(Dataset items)
■ ■ ■ ■ ■ ■ ■

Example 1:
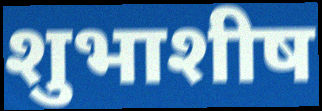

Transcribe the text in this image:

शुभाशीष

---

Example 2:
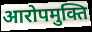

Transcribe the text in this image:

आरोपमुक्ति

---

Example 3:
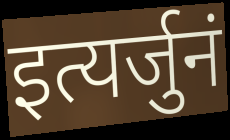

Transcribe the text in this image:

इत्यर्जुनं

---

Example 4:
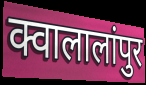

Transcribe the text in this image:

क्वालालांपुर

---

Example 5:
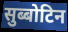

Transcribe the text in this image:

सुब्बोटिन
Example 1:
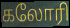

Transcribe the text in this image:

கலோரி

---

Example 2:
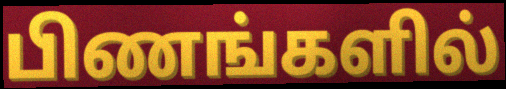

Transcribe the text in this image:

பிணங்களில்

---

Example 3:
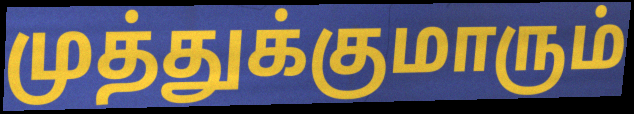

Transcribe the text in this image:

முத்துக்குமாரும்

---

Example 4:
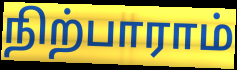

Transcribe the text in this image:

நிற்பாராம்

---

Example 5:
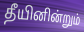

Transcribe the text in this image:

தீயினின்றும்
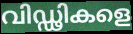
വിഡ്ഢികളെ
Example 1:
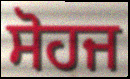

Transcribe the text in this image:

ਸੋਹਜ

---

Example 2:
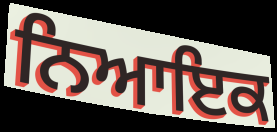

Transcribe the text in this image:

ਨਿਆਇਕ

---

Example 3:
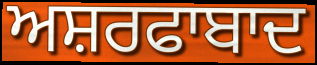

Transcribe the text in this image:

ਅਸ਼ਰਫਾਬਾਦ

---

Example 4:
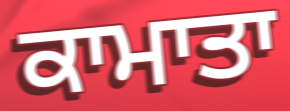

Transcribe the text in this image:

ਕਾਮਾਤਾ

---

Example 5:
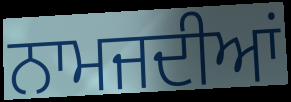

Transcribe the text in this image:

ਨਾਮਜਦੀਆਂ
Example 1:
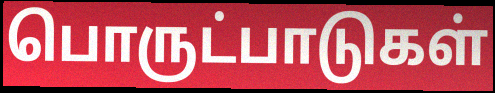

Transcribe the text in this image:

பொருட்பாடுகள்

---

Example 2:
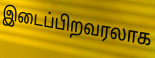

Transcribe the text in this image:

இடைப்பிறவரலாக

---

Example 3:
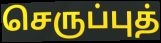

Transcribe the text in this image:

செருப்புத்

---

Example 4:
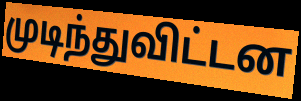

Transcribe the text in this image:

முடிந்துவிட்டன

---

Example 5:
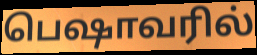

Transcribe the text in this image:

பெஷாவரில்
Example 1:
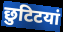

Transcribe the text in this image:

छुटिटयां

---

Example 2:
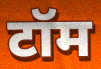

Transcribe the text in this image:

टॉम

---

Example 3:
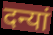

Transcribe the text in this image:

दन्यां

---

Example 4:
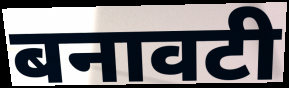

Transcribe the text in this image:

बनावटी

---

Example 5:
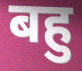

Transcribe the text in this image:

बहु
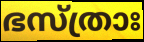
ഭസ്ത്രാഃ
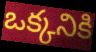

■ ■ ■ ■ ■ ■ ■

● **Task brief**:
The records, exactly as written but without images, should be returned.

● **Result of the exercise**:
Example 1:

Transcribe the text in this image:

शुभाशीष

---

Example 2:

Transcribe the text in this image:

आरोपमुक्ति

---

Example 3:

Transcribe the text in this image:

इत्यर्जुनं

---

Example 4:

Transcribe the text in this image:

क्वालालांपुर

---

Example 5:

Transcribe the text in this image:

सुब्बोटिन
Example 1:

Transcribe the text in this image:

கலோரி

---

Example 2:

Transcribe the text in this image:

பிணங்களில்

---

Example 3:

Transcribe the text in this image:

முத்துக்குமாரும்

---

Example 4:

Transcribe the text in this image:

நிற்பாராம்

---

Example 5:

Transcribe the text in this image:

தீயினின்றும்
വിഡ്ഢികളെ
Example 1:

Transcribe the text in this image:

ਸੋਹਜ

---

Example 2:

Transcribe the text in this image:

ਨਿਆਇਕ

---

Example 3:

Transcribe the text in this image:

ਅਸ਼ਰਫਾਬਾਦ

---

Example 4:

Transcribe the text in this image:

ਕਾਮਾਤਾ

---

Example 5:

Transcribe the text in this image:

ਨਾਮਜਦੀਆਂ
Example 1:

Transcribe the text in this image:

பொருட்பாடுகள்

---

Example 2:

Transcribe the text in this image:

இடைப்பிறவரலாக

---

Example 3:

Transcribe the text in this image:

செருப்புத்

---

Example 4:

Transcribe the text in this image:

முடிந்துவிட்டன

---

Example 5:

Transcribe the text in this image:

பெஷாவரில்
Example 1:

Transcribe the text in this image:

छुटिटयां

---

Example 2:

Transcribe the text in this image:

टॉम

---

Example 3:

Transcribe the text in this image:

दन्यां

---

Example 4:

Transcribe the text in this image:

बनावटी

---

Example 5:

Transcribe the text in this image:

बहु
ഭസ്ത്രാഃ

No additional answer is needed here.